▶ [Data under study]

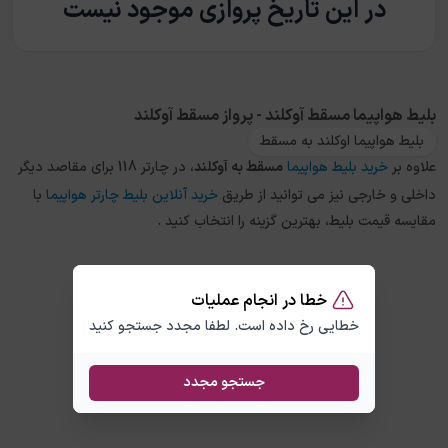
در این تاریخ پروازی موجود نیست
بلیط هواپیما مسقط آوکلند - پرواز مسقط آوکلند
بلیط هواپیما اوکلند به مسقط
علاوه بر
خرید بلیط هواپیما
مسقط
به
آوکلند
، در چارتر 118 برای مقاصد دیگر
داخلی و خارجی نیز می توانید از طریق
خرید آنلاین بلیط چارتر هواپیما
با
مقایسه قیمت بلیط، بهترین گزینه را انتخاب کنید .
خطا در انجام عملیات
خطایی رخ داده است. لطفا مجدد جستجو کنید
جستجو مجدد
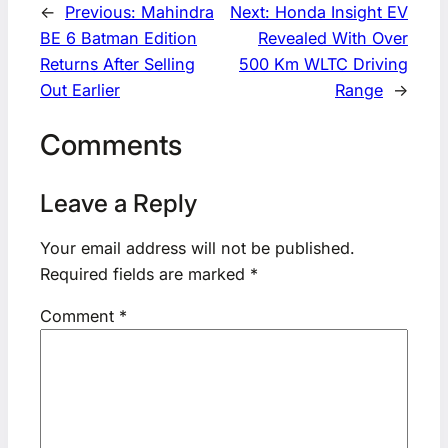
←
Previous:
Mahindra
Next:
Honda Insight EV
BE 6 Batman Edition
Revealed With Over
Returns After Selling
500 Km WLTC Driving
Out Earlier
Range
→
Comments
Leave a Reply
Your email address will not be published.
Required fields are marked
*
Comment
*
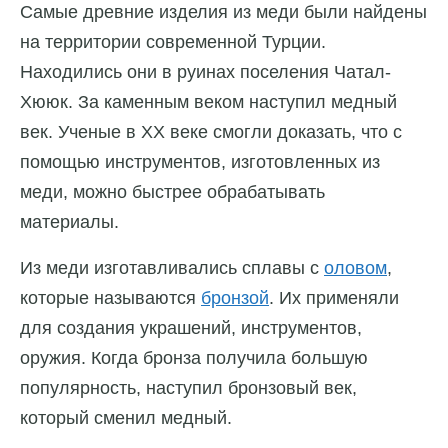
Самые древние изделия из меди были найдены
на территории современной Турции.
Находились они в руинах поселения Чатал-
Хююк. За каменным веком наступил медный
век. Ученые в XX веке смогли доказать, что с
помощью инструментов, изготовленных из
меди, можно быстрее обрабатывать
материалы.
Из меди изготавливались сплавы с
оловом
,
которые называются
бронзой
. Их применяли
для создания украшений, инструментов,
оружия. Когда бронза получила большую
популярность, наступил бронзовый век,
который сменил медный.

==

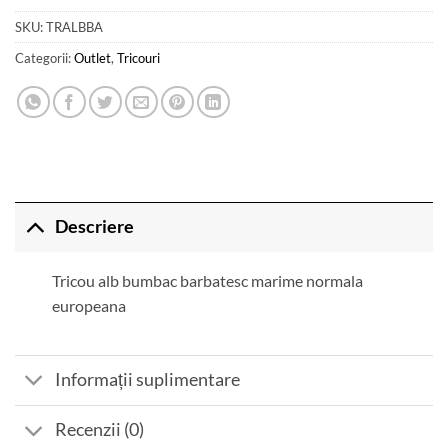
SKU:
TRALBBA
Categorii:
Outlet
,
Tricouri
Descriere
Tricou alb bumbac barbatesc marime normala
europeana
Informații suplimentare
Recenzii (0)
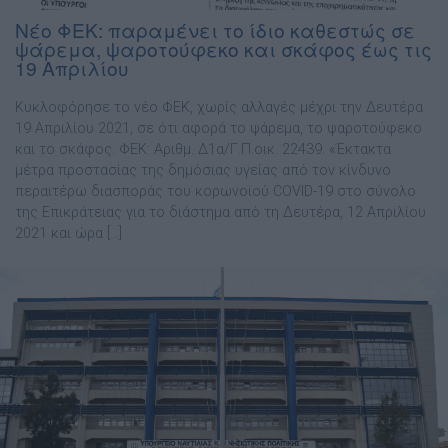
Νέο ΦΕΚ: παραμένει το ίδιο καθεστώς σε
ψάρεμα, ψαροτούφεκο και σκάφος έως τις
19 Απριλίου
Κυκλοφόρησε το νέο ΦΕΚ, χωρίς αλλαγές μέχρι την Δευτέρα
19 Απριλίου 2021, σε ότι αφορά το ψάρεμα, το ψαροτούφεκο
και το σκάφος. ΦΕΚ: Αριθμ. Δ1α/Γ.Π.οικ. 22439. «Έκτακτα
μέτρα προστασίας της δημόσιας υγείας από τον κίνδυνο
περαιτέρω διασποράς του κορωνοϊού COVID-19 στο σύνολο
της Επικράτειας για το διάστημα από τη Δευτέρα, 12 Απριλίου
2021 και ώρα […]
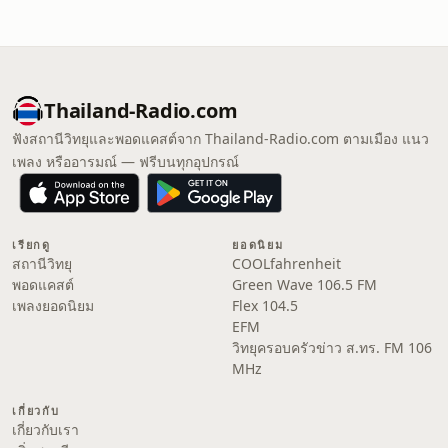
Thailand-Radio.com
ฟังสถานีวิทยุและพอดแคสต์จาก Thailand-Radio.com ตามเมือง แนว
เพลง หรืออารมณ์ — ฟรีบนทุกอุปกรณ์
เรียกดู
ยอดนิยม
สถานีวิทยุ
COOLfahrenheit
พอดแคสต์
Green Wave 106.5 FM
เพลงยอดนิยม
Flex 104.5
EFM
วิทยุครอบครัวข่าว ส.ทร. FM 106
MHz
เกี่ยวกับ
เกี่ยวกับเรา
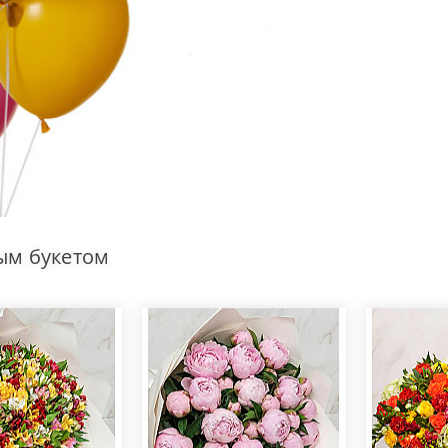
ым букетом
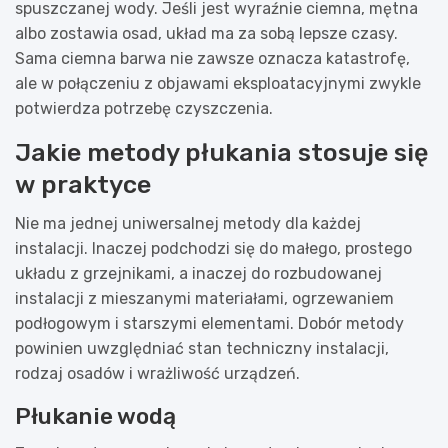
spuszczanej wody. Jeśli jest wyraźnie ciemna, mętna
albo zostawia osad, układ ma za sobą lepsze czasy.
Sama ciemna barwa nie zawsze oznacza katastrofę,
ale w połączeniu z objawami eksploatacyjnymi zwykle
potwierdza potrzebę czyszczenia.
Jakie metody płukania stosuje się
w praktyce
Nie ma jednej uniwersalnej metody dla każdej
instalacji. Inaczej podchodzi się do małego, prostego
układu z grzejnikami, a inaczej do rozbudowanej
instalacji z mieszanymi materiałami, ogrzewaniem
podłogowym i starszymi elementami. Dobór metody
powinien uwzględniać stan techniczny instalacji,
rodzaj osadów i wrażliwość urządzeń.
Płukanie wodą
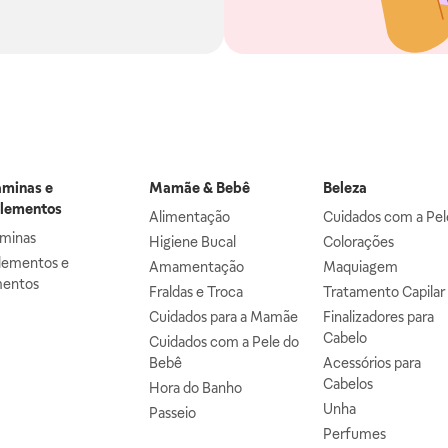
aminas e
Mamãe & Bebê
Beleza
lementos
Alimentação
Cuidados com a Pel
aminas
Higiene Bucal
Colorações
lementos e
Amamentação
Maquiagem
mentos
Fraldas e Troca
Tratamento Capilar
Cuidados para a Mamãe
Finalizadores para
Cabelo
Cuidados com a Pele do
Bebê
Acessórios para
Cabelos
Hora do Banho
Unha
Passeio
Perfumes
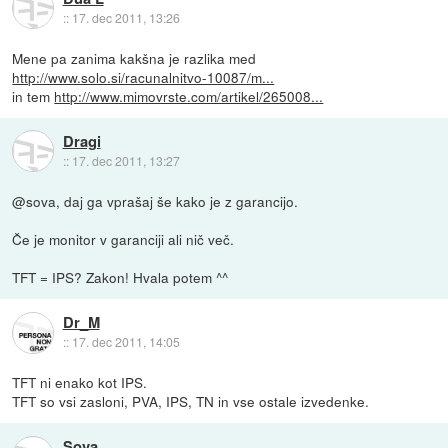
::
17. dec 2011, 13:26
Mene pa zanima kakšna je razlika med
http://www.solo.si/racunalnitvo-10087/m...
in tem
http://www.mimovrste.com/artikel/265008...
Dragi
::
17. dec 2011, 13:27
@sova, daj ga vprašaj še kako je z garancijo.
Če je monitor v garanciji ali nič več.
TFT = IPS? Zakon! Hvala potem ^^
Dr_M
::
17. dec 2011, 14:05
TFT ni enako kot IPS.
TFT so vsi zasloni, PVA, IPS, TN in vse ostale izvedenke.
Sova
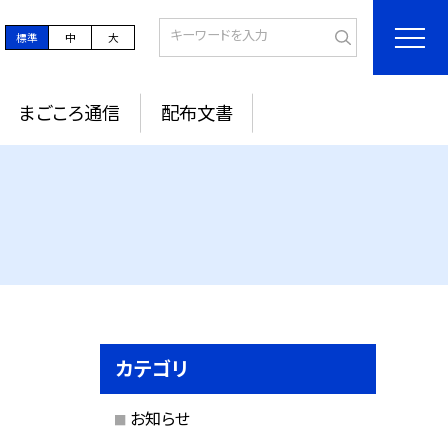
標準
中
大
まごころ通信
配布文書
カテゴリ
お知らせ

▶ [Instructions for the task]
Pull every line containing "مسقط" out of the data above.

▶ [Answer box]
بلیط هواپیما مسقط آوکلند - پرواز مسقط آوکلند
بلیط هواپیما اوکلند به مسقط
مسقط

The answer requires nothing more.